The whole text is divided into an introduction on the author and his subject, then it is followed by Awrāq al-dhahab which has ten chapters (maʿdin) and a khātima, and then various appendices (mulḥaqāt):
I: on the ijāzāt that Sayyid Dildār ʿAlī received from Sayyid Mahdī Baḥr al-ʿulūm, Sayyid ʿAlī Ṭabāṭabāʾī, Sayyid Mahdī Shahristānī and Sayyid Mahdī Iṣfahānī
II: on the ijāza that Sayyid Dildār ʿAlī gave his son Sayyid Muḥammad Sulṭān al-ʿulamāʾ
III: on the ijāzāt that Sayyid al-ʿulamāʾ gave including to Muftī Sayyid Muḥammad ʿAbbās and some more on his life and works
IV: on the ijāza that Shaykh Muḥammad Ḥusayn Najafī, author of Jawāhir al-kalām, gave to Sayyid Muḥammad Taqī Mumtāz al-ʿulamāʾ, the grandson of Sayyid Dildār ʿAlī
V: on the ijāzāt of Muftī Sayyid Muḥammad ʿAbbās
VI: on the correspondence of Sayyid Ḥusayn in Arabic and in Persian
VII: on the correspondence of various ʿulamāʾ of the Iraqi shrine cities to Sayyid Ḥusayn
VIII-XII: various documents relating to the death and testament of Sayyid Ḥusayn
XIII: notes of condolences to Sayyid Muḥammad Taqī Mumtāz al-ʿulamāʾ on the passing of his father Sayyid Ḥusayn
XIV: related obituaries
XV: the correspondence of Mumtāz al-ʿulamāʾ with Muftī Sayyid Muḥammad ʿAbbās
XVI: other correspondence of Muftī Sayyid Muḥammad ʿAbbās
XVII: other correspondence of Mumtāz al-ʿulamāʾincluding with Sayyid Muḥammad Qulī (d. 1844), father of Mīr Ḥāmid Ḥusayn Kintūrī [the father was a student of Sayyid Dildār ʿAlī and Sayyid Muḥammad, while the son was a student of Sayyid Ḥusayn]

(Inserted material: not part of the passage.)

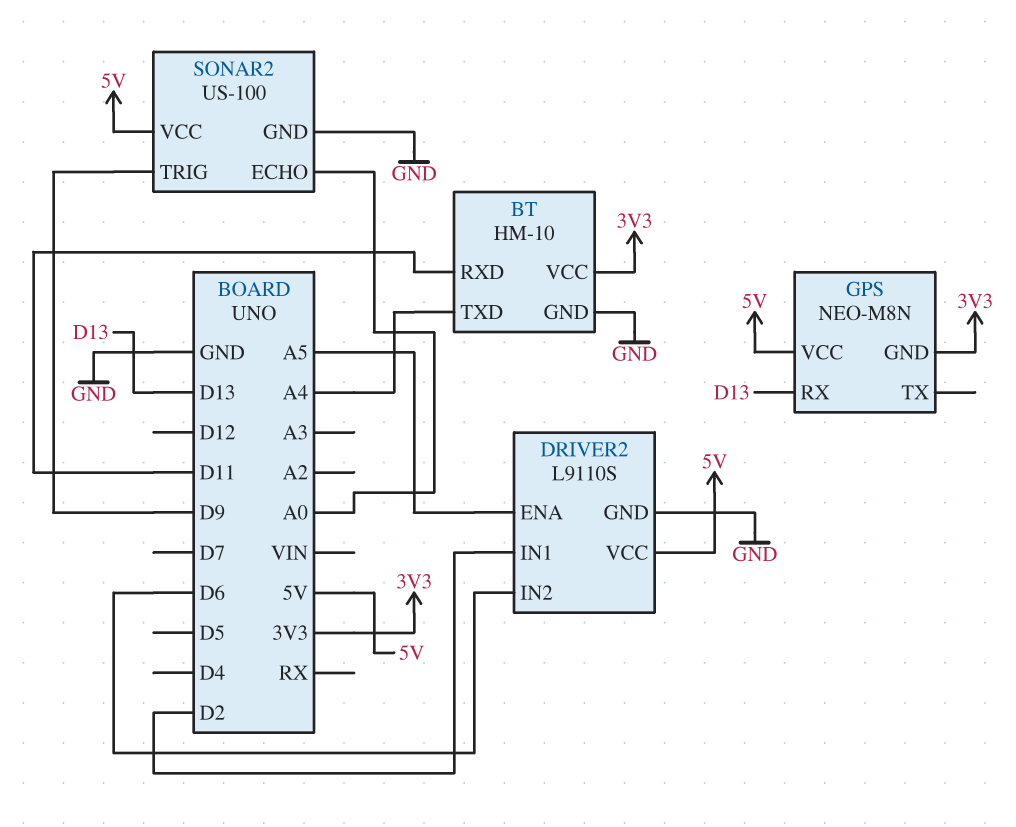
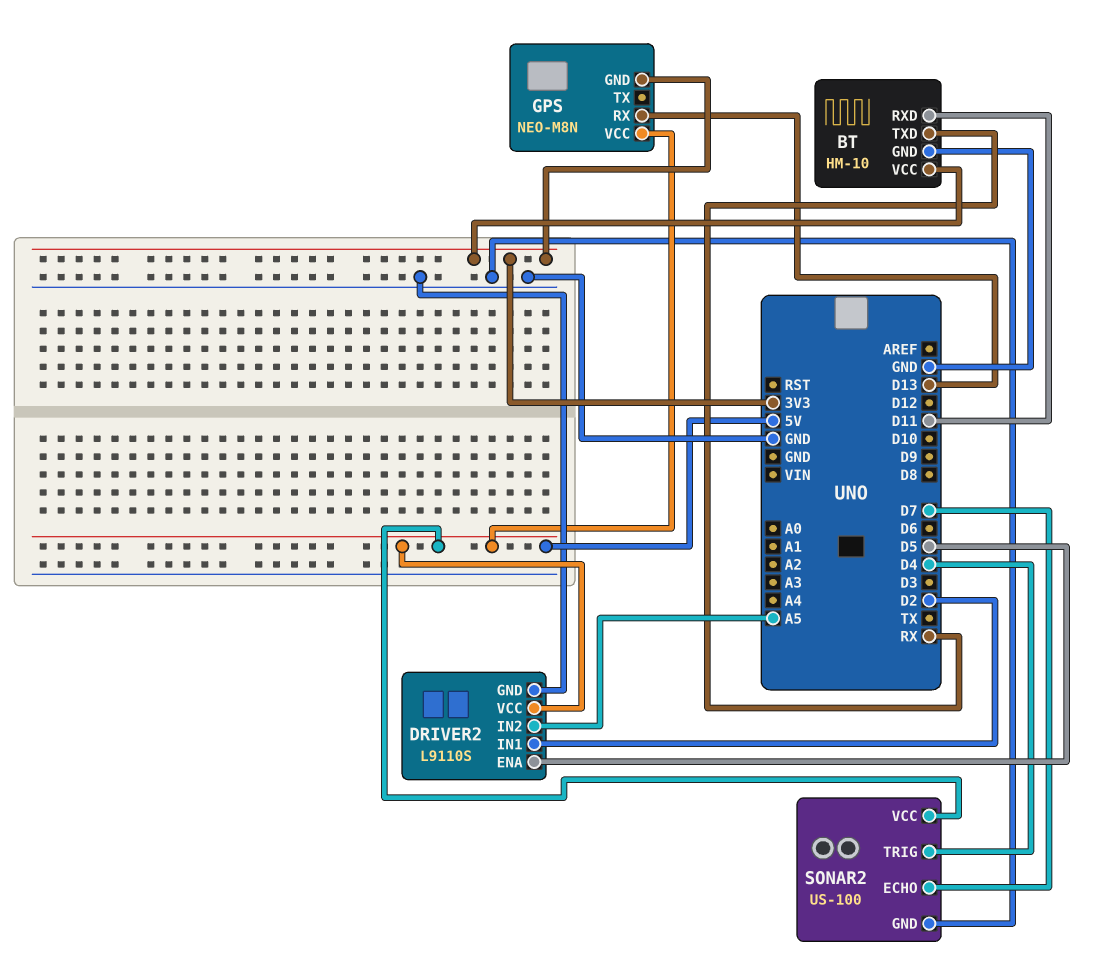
BT pin TXD: A4 -> RX
DRIVER2 pin ENA: A5 -> D5
DRIVER2 pin IN2: D6 -> A5
SONAR2 pin ECHO: A0 -> D7
SONAR2 pin TRIG: D9 -> D4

XVIII: last testament of Mumtāz al-ʿulamāʾ
Taken together this is an invaluable source - hitherto only available in separate lithographs that are rare to find especially in European libraries and even Indian ones - for our understanding of the culture of the ʿulamāʾ in North India, especially in Awadh in the last days of the kingdom and in the early period of colonial rule, and their interactions with the Shiʿi hierocracy in Iraq (and Iran). What it demonstrates is just how integrated and significant the Indian ʿulamāʾ were considered in the 'centres' of learning. The ijāzāt tell us much about the curricula and how the texts were received and understood and what of them was actually studied. The correspondence tells us then more about the contexts of study. Any serious intellectual history of the Shiʿi hierocracy in North India especially in the early colonial period must engage with this valuable three volume work.